• Fragmento proporcionado:
Dos hermanos, dos historias diferentes
Germán era la imagen viva de la desdicha. Director ejecutivo de una empresa de diseño gráfico, sus horas de trabajo eran su único remanso. Con varios matrimonios fracasados y dos hijos distantes, su universo afectivo era un desierto seco e inhóspito. A pesar de tener un cómodo pasar económico y un buen ver, sus horas de ocio transcurrían en la casi total soledad. "Mi vida es un vacío", le confesaba a Jorge, su amigo desde la secundaria, su único sostén afectivo estable. Se encontraban siempre en el mismo café los viernes al atardecer y después de hablar de fútbol y política y varias cervezas, Germán terminaba con el mismo lamento agónico sobre el desamor de su madre ya fallecida. "Tengo un agujero acá", señalando el plexo solar, "me siento un tarado pero no puedo salir de esa caída en picada que es saber que nunca me quiso, que solo le importé para criticarme o castigarme, era severa, seca, mala".

• Entradas proporcionadas:
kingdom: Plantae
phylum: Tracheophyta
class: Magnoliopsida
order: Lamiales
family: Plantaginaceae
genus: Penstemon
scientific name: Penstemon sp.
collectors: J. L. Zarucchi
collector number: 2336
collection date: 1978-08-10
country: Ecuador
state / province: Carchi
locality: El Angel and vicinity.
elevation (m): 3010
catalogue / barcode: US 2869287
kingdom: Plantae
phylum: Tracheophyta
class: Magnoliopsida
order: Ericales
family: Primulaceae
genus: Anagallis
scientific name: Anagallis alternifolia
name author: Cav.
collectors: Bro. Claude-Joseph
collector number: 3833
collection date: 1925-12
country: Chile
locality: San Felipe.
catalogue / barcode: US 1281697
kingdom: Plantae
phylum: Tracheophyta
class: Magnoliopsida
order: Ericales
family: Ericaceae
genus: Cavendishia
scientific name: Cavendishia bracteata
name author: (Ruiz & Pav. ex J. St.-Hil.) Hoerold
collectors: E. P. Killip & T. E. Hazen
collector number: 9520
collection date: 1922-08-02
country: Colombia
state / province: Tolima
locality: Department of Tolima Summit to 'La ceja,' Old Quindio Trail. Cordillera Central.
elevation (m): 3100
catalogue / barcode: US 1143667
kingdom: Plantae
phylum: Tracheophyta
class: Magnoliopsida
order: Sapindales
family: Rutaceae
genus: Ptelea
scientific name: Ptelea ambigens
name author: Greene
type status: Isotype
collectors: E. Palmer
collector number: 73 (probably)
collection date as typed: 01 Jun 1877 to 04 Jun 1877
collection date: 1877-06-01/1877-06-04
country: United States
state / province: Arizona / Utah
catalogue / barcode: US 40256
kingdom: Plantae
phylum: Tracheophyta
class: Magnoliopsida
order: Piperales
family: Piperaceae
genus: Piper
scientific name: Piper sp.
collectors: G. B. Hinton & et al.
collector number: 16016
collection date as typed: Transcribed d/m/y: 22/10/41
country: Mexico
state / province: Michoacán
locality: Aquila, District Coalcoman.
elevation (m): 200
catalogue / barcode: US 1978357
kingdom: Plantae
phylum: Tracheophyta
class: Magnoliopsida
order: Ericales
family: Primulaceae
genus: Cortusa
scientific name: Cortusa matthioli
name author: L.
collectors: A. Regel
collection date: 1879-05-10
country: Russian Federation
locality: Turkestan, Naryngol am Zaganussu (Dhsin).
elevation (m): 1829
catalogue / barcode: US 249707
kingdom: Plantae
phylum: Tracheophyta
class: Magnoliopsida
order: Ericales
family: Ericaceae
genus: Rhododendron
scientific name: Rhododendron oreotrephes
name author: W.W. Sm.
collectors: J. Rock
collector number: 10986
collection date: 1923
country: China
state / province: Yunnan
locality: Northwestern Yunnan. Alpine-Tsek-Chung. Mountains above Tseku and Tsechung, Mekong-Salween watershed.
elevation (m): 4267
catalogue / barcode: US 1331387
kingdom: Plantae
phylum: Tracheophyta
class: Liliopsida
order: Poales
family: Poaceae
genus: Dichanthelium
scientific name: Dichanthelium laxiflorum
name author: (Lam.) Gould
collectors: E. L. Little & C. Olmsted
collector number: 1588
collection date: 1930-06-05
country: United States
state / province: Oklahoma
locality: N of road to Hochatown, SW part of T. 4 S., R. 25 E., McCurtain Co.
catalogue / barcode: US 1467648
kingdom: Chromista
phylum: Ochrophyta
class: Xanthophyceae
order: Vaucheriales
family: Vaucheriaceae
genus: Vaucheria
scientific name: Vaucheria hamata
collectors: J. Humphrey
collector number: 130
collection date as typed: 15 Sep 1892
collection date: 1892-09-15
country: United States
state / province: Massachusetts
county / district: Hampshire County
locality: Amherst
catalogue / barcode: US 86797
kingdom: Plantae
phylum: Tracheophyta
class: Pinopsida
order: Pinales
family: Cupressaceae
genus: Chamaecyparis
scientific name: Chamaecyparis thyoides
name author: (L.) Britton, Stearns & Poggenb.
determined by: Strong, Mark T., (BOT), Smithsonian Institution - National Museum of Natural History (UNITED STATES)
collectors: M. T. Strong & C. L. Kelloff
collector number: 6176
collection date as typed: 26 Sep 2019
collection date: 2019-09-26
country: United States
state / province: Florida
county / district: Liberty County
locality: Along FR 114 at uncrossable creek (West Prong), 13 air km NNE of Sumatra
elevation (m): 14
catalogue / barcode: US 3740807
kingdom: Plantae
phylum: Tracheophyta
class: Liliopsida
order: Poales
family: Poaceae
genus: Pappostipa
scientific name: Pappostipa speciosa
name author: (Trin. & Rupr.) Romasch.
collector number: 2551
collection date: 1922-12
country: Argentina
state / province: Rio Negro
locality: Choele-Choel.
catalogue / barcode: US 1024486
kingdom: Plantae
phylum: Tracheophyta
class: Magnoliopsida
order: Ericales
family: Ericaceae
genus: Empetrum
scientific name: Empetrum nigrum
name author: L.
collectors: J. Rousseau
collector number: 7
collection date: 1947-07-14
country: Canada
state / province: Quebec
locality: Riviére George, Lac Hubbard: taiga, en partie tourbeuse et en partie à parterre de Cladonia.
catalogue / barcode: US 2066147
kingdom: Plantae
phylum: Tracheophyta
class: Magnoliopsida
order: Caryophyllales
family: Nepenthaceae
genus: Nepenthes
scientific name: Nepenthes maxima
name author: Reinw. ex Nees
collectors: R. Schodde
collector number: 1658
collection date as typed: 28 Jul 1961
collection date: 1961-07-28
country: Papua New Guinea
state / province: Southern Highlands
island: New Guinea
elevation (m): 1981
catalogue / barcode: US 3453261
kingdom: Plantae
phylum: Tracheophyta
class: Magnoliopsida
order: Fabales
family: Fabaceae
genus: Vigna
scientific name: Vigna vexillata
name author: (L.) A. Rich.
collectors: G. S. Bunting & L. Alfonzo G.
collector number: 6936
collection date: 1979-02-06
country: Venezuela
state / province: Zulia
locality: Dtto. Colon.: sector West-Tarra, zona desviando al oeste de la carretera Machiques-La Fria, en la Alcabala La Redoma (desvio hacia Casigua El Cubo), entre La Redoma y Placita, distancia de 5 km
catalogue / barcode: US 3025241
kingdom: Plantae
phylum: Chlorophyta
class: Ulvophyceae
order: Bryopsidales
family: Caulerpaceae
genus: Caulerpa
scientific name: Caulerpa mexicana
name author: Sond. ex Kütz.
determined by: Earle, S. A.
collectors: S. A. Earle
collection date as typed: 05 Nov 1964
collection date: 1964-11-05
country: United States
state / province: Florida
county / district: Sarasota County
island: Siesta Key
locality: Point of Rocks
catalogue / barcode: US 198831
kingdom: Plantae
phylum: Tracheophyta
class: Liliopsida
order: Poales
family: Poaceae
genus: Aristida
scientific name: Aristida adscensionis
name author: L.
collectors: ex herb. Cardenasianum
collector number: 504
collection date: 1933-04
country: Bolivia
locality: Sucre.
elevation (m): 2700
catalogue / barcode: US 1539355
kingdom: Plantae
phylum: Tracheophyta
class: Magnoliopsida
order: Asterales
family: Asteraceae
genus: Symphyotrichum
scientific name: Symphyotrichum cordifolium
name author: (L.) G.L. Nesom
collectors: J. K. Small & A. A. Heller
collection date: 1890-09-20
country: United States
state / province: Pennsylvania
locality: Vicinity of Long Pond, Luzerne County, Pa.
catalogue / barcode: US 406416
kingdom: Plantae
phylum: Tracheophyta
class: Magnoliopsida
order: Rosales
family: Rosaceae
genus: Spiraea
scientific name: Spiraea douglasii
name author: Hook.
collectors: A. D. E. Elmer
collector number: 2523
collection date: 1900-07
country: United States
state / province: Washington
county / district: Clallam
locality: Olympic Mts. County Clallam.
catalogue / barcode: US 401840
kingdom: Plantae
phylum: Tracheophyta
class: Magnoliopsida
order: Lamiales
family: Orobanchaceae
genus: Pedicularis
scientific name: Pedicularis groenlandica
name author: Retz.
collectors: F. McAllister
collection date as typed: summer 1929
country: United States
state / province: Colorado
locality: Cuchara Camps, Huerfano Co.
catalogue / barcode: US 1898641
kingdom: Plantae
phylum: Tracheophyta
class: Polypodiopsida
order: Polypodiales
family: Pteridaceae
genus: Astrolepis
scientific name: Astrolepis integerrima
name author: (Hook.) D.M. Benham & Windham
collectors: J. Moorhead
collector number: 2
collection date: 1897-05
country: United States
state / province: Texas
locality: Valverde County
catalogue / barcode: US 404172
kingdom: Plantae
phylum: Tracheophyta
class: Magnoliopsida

• Problemas por resolver:
1. Enumere los adjetivos con los que Germán describe a su madre en el relato sobre Germán.
2. Según el relato sobre Germán, ¿por qué no puede salir de la caída en picada de la que habla? Responda en una a tres oraciones.
3. Prolongue el relato sobre Germán a partir de su última oración.

• Respuestas por tarea:
1. Severa, seca y mala.

2. No puede salir porque sabe que su madre nunca lo quiso. Dice que solo le importó para criticarlo o castigarlo.

3.
Para Jorge era un enigma. No entendía cómo un hombre de la inteligencia y sensibilidad de su amigo resbalaba una y otra vez en los mismos argumentos patinosos. Lo escuchaba y no atinaba a encontrar el modo de consolarlo y ayudarlo a que saliera de la encerrona de un pasado atormentador y victimizador. Jorge era médico y un día cayó a su consulta Elina, la hermana mayor de Germán. Se reconocieron y saludaron con afecto. Era una mujer agradable, apacible y con una mirada dulce y sonriente. Su estilo, gesto y energía eran diametralmente opuestos a los de su hermano.
Sorprendido, Jorge le contó que seguía viendo a Germán y que lo quería mucho. "Nunca me contó", dijo Elina, "típico de Germán, tan reservado, se guarda todo".
"Sí", replicó Jorge, "está muy solo y no está bien".
Elina bajó la mirada y murmuró: "Es que, pobre, su infancia fue muy triste porque a poco de nacer papá se quedó sin trabajo y se fue barranca abajo. Empezó a tomar y nunca se recuperó. Vivíamos del sueldo de mamá que estaba empleada en una farmacia. Tenía el mundo sobre sus espaldas. Trabajaba muchas horas, a veces también los feriados y cuando llegaba a casa todo estaba por hacerse. Cansada, malhumorada, esquivaba como podía las agresiones de papá que a veces hasta le pegaba cuando no había dinero para la bebida, vivía irritada y sin paciencia con Germán. Pobre mamá, cuánto sufrió. Y pobre Germán que no los conoció como yo, cuando estaban bien".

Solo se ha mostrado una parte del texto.